Schon das ist zuviel verlangt!«
    Ich habe Lust, ihm die Kaffeekanne an
den Schädel zu werfen. Statt dessen sage ich in einem ruhigen und überlegenen
Ton: »Hör mal, Papa... ich werde dir einen anderen machen, aber reg dich ab,
ja?«
    Ich stelle die Tasse vor ihn hin, ich
sehe ihn mit dem schmutzigen Vergnügen des Ekels trinken. Mein Kaffee ist gut,
du Dreckskerl. Trink ihn und krepier.
    Ich renne in mein Zimmer, um meine
Nerven zu beruhigen. Chantal, meine Freundin, meine Freiheit, ist sprachloser
Zeuge dieser Heimkehr. Ich hoffe, sie versteht, was ich versuche, ihr
mitzuteilen.
    »Siehst du? Siehst du, wie er ist?«
    »Weine nicht, beruhige dich doch, er
ist gereizt, das passiert jedem mal. Hör auf zu weinen, das bringt nichts.«
    »Es ist immer so. Verstehst du? Nein,
du kannst das nicht verstehen. Ich hab’s satt. Bis oben hin.«
    »Das wird sich geben... weine nicht. Es
ist sicher nicht leicht, er ist ein schwieriger Mensch, aber bald bist du
volljährig, die Sachlage ist dann anders, und du kannst mich in meinem Haus
besuchen.«
    »Ich kann ihn nicht mehr ertragen. Ich
will hier nicht mehr leben, ich schwör’s dir, ich will nicht mehr.«
    »Na, na...«
    Sie wiegt mich in ihren Armen, tröstet
mich wie ein kleines Kind. Stellt keine indiskreten Fragen. Von neuem schließt
sich die Eiterwunde. Ich werde wieder ruhig. Keinen Mut, den Eiter
herauszubringen, der mich vergiftet. Er würde alle zur selben Zeit wie mich
vergiften.
    Banalitäten. Das ist alles, was man von
sich gibt, selbst im schlimmsten Unglück. So etwas wie: »Ich kann nicht mehr,
ich möchte verschwinden, er ist saublöd.«
    Man braucht sich also nicht zu wundern,
daß man darauf andere Banalitäten zur Antwort bekommt, wie: »Das wird
vorübergehen... Das kann nicht lange andauern.«
    Chantal ist zu Meer und Sonne
zurückgekehrt, zu ihrer Freiheit. Ich befand mich wieder im Gefängnis, dieses Mal
mit der Gewißheit, daß ich nicht allein darin war. Meine Mutter ebenso.
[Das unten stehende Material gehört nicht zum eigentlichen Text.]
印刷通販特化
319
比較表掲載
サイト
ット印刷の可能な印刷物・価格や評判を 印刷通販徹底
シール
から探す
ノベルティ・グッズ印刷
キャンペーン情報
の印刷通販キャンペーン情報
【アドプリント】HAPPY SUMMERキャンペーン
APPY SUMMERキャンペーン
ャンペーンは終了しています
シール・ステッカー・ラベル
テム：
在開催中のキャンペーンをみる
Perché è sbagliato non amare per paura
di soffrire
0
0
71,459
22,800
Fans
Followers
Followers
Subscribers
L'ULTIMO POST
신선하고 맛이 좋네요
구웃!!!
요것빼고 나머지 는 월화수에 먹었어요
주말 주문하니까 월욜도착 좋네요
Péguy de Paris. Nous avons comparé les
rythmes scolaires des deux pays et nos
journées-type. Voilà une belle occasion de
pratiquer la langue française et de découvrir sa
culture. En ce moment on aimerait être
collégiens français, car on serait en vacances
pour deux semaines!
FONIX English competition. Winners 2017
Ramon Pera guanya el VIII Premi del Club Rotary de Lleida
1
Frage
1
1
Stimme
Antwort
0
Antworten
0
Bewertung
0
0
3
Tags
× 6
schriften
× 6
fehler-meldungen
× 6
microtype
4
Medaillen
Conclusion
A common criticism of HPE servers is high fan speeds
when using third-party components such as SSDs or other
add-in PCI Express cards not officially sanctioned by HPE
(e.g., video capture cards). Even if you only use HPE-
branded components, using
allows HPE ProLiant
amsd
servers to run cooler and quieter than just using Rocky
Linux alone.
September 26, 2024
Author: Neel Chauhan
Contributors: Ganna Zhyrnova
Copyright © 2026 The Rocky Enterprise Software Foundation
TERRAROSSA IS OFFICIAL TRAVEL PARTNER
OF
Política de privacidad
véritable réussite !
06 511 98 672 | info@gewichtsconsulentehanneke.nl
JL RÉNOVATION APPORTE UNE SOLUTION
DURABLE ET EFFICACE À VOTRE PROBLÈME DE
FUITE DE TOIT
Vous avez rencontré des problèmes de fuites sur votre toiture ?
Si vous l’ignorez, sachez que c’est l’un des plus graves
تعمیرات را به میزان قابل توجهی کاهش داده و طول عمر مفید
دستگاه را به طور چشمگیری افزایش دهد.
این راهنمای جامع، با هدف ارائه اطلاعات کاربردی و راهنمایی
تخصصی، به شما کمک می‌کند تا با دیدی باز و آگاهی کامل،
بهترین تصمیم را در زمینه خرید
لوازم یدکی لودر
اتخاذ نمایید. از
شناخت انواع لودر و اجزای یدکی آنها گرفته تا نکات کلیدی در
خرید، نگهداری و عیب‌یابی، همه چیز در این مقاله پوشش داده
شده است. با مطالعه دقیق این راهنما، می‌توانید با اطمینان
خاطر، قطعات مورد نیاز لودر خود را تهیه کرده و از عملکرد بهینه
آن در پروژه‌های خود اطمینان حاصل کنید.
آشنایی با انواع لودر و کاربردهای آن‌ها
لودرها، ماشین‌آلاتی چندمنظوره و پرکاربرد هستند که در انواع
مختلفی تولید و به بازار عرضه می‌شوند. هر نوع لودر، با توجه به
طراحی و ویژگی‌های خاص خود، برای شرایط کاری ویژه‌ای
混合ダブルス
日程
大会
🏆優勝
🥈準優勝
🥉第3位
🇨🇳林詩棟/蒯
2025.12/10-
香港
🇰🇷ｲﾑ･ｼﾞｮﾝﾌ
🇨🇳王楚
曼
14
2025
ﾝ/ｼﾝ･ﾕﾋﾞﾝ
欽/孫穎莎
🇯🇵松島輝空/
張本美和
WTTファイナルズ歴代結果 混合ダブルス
Wenn
man Kind ist, weiß man nicht, was sich tatsächlich zwischen seinem Vater und
seiner Mutter abspielt. Ich wußte nicht, daß sie dieselben Mißhandlungen
erduldete wie ich. Genausowenig, wie sie von den meinen wußte. Dieser
Wahnsinnige hatte zwei Frauen in seiner Gewalt, wie ein Pascha in seinem Harem.